§ TEXT SEGMENT
Attack Setting. For all datasets, we set the adversarial target class to the first class (i.e., class id 0), and randomly select clean training samples from the target class as the injection set \(D_{inject}\) under various injection rates. The adversarial reflection set \(R_{adv}\) is generated based on the GTSRB dataset, following the algorithm described in Sect. 3.3. We randomly choose a small number of 5000 images from PascalVOC [12] as the candidate reflection set \(R_{cand}\), and 100 training samples from each of the non-target classes as the validation set \(D_{val}\), for adversarial reflection image selection. Once selected, \(R_{adv}\) is directly applied to all other datasets, that is, these reflection images selected based on one single dataset can be effectively applied to invade a wide range of other datasets. The adversarial reflection images are selected against a ResNet-34 model. When injecting a reflection image into a clean image, we randomly choose one of the 3 reflection models described in Eq. (1), but we also test using fixed reflection models. When applying the attack at the inference stage, the reflection images from \(R_{adv}\) are randomly injected into the clean test images.
DNN Training. All DNN models are trained using Stochastic Gradient Descent (SGD) optimizer with momentum 0.9, weight decay of 5e−4, and an initial learning rate 0.01, which is divided by 10 for every \(10^5\) training steps. We use batch size 32 and train all models for 200 epochs. All images are normalized to [0, 1].

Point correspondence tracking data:

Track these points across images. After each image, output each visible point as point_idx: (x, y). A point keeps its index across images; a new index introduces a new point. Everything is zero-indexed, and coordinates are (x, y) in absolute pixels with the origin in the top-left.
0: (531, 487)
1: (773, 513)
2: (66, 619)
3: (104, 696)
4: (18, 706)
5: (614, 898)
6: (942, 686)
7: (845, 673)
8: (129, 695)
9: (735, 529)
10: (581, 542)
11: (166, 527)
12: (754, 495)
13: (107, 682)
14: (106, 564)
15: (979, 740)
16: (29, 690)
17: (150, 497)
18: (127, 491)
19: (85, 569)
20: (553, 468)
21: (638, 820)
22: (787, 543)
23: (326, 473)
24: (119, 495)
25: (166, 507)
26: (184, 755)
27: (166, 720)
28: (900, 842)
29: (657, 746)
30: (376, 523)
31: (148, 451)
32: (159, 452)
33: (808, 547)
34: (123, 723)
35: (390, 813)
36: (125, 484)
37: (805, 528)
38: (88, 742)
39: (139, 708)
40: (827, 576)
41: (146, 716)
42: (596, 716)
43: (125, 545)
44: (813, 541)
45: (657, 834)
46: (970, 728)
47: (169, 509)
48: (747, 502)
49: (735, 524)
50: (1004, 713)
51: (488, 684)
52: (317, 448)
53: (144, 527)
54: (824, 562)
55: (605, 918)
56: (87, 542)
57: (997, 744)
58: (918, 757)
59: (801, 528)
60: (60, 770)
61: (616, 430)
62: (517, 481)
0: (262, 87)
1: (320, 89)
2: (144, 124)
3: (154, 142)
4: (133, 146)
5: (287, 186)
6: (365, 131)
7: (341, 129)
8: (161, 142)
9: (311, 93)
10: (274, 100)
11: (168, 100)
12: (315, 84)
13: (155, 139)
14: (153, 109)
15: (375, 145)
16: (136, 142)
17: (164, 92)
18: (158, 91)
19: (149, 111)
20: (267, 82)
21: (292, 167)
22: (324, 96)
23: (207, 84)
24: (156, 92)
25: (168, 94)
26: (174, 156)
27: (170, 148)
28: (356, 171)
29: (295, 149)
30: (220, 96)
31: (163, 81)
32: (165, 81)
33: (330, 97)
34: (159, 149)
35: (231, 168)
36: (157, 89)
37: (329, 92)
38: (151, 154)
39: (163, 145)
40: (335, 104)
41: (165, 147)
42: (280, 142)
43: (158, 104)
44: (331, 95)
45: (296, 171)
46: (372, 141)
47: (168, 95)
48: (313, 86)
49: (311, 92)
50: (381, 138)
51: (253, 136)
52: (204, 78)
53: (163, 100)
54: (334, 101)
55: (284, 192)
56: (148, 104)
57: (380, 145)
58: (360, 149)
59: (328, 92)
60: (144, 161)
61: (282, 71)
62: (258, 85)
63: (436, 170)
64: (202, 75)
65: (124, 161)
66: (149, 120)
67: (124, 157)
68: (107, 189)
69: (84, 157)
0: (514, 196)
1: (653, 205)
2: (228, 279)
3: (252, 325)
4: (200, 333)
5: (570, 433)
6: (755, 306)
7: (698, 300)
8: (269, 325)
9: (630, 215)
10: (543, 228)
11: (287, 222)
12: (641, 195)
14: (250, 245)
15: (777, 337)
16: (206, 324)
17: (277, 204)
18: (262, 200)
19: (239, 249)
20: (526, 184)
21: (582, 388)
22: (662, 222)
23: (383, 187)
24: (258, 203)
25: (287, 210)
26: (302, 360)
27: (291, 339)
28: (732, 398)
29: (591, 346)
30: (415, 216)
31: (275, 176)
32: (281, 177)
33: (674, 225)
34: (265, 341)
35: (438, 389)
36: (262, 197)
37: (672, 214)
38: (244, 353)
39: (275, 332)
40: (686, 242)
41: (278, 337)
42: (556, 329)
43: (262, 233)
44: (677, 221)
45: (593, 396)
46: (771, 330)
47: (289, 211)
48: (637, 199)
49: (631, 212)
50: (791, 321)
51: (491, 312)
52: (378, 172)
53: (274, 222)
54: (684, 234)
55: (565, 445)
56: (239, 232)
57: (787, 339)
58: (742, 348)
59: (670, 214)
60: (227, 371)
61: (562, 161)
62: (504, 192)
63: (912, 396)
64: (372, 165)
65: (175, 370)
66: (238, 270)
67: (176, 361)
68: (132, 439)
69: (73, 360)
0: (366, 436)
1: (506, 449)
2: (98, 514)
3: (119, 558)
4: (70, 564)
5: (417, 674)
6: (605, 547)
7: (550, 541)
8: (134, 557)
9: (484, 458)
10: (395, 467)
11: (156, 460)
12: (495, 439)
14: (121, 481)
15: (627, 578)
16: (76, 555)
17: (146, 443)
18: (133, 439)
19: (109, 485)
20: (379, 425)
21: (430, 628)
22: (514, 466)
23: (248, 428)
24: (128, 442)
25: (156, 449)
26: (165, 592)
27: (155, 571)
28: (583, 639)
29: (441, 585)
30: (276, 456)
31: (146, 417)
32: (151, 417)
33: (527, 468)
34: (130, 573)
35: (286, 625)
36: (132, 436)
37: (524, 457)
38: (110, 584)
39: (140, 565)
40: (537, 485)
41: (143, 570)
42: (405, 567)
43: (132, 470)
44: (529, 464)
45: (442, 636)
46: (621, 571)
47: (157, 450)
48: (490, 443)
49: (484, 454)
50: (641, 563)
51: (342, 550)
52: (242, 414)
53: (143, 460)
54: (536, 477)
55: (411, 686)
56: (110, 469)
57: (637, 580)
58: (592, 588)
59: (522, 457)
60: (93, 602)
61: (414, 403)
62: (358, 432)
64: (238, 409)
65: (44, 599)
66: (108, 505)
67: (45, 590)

§ ACTIVITY
Please explain in one to three sentences why the attack-setting text draws 5000 images from PascalVOC and 100 training samples from each non-target class.

§ COMPLETED EXERCISE
Both are drawn for adversarial reflection image selection. The 5000 PascalVOC images form the candidate reflection set \(R_{cand}\), and the 100 samples from each non-target class form the validation set \(D_{val}\). The selection is based on the GTSRB dataset, follows the algorithm in Sect. 3.3, and is made against a ResNet-34 model.